This new code worked wonderfully, until level 31, when they returned to two value squares, but greatly extended the size of the board. This placed the solution space well out beyond any reasonable time to solve — I modified the program to run in parallel and ran it on my Linux computer and one on each of the two cores of my laptop, went to bed, when I got up in the morning it had barely made any progress.
This wasn’t going to get me to level 100. I can’t imagine how difficult the problems get, but there are two people there already and several more are closing in on it, so I know it is possible, and that they must have some seriously good algorithms (or some time on a supercomputer) (well, if they can get supercomputer time, they probably are smart enough to come up with the good algorithms, too).
To make it anywhere, I was going to have to abandon the brute force approach and be a little smarter. While driving to work today, I came up with the framework for a pruning algorithm, which I fleshed out at lunch.
I figured I could save a lot of time if I could detect early when a move would produce an unsolvable board. Let’s consider a simple case.
Counting only the number of squares a piece covers, we can add the number of squares in all the pieces to come up with a total number of squares that will also be changed on the board. We can look at the board and see what the minimum number of changes we would need to make in order to finish the board (some pieces can be flipped many times in order to come back around to the final piece more than once). So if we need more changes than the changes in the pieces we have, we can’t solve the board. Alternately, if we have plenty of changes left over, we better be able to flip some pieces entirely around, or the puzzle is not solvable. Lastly, if we have exactly enough pieces to change all the pieces exactly enough, then we’re probably pretty close to an answer.
My final algorithm boils down to four rules:
P = piece to consider
A = total area of remaining pieces (not including P)

◆ **DIRECTIONS**
- 1) Answer these questions using the puzzle-solver text:
(a) At which level did the board size greatly increase?
(b) Where was the writer when the framework for the pruning algorithm came to mind?
(c) How many rules does the writer's final algorithm boil down to?
- 2) Extend the puzzle-solver text, picking up right after its last line.

◆ **DATA LISTING**

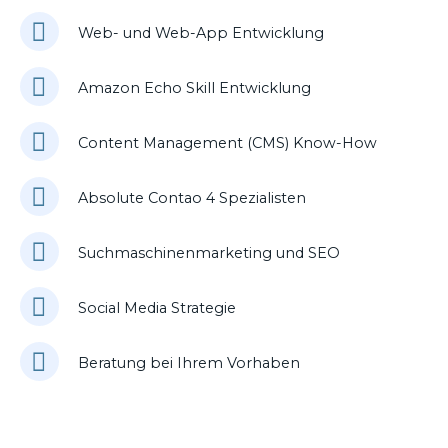
Web- und Web-App Entwicklung
Amazon Echo Skill Entwicklung
Content Management (CMS) Know-How
Absolute Contao 4 Spezialisten
Suchmaschinenmarketing und SEO
Social Media Strategie
Beratung bei Ihrem Vorhaben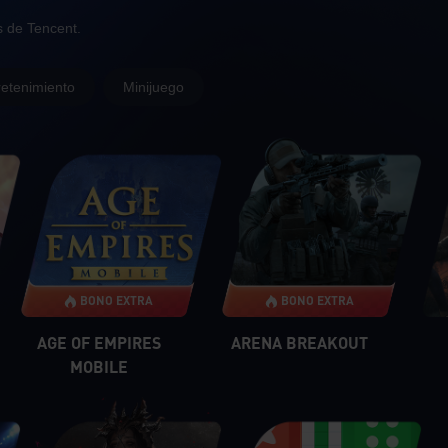
 oficial de recargas de Tenc
s de Tencent.
retenimiento
Minijuego
BONO EXTRA
BONO EXTRA
AGE OF EMPIRES
ARENA BREAKOUT
MOBILE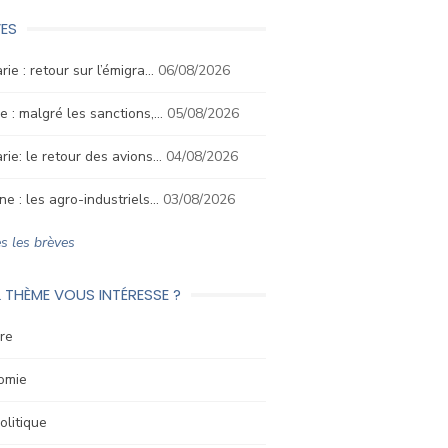
ES
rie : retour sur l’émigra…
06/08/2026
e : malgré les sanctions,…
05/08/2026
rie: le retour des avions…
04/08/2026
ne : les agro-industriels…
03/08/2026
s les brèves
 THÈME VOUS INTÉRESSE ?
re
omie
litique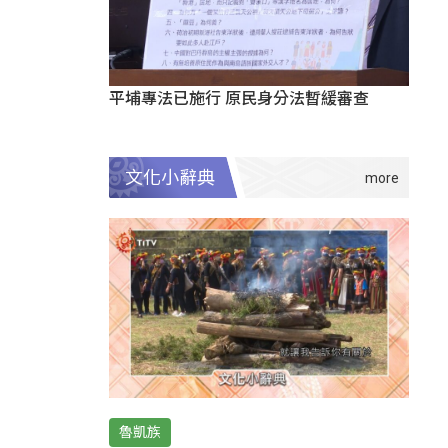
平埔專法已施行 原民身分法暫緩審查
文化小辭典
魯凱族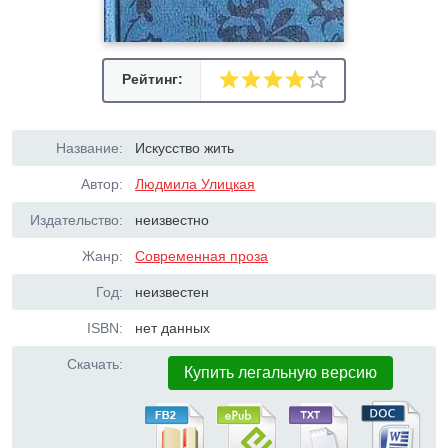
Рейтинг:
Название:
Искусство жить
Автор:
Людмила Улицкая
Издательство:
неизвестно
Жанр:
Современная проза
Год:
неизвестен
ISBN:
нет данных
Скачать:
Купить легальную версию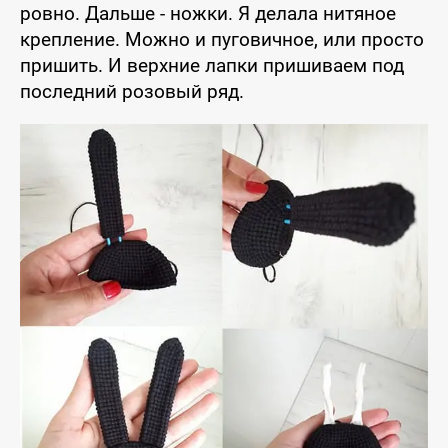
ровно. Дальше - ножки. Я делала нитяное
крепление. Можно и пуговичное, или просто
пришить. И верхние лапки пришиваем под
последний розовый ряд.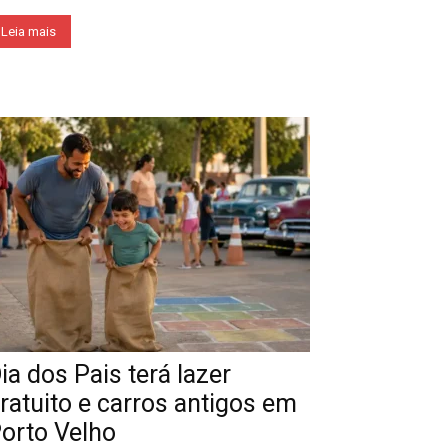
Leia mais
ia dos Pais terá lazer
ratuito e carros antigos em
orto Velho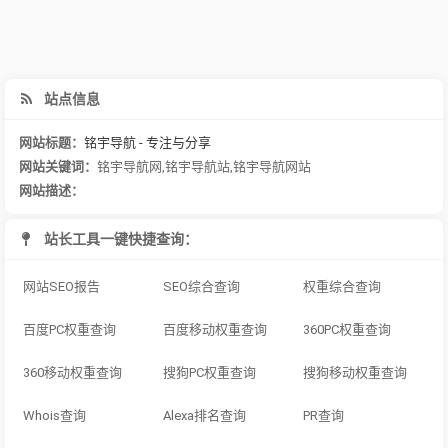
站点信息
网站标题：
铭宇导航 - 专注与分享
网站关键词：
铭宇导航网
,
铭宇导航站
,
铭宇导航网站
网站描述：
站长工具一键快捷查询：
网站SEO报告
SEO综合查询
权重综合查询
百度PC权重查询
百度移动权重查询
360PC权重查询
360移动权重查询
搜狗PC权重查询
搜狗移动权重查询
Whois查询
Alexa排名查询
PR查询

◆ **RESPONSES TO THE TASKS**
- 1)
(a) Level 31.
(b) Driving to work.
(c) Four.

- 2)
O = potential piece position
B = the board
For each O in B:
* place P at O
* calculate D by subtracting the board value from the goal value
* calculate N by subtracting D from A

  • If N = 0, O is valid and the remaining positions are flat-tiled
  • If N < 0, there are not enough pieces left to solve the puzzle - prune
  • If N is not a multiple of the board depth, then the remaining pieces cannot possibly solve the board – prune
  • Otherwise, a solution with this move is a possibility.

I wrote up a inefficient test implementation just to see if it worked. It did work on some easy test cases, and I’ll be doing some testing and optimization this weekend, but for now, I’m just letting it run for a few hours. It’s already two magnitudes faster than my previous algorithm, but will it be fast enough?
After the dot.com bust, I was certain I’d never program again. Lost myself in games and.. well, I just lost myself. I got stupid. I couldn’t even understand my old code. When the programming spark returned while I was AWAY from MMOs and working at Surya, I treasured it like a sputtering ember in a rainstorm.
Playing MMOs made me stupid. Not the MMO’s fault. It was my fault for letting them have so much of my life. Now I can program again, I can do math again, I have a great job which constantly challenges me, and MMOs are no longer the number one thing in my life. (But I still play them!)
(Though the new algorithm is much faster than the old one, it still needs to be about three magnitudes faster. Stay tuned for my exciting thrilling adventure in rewriting the program in C. That should be good for one or two magnitudes right there.)

9 thoughts on “Neopets, Lambda Calculus and Decision Tree Pruning”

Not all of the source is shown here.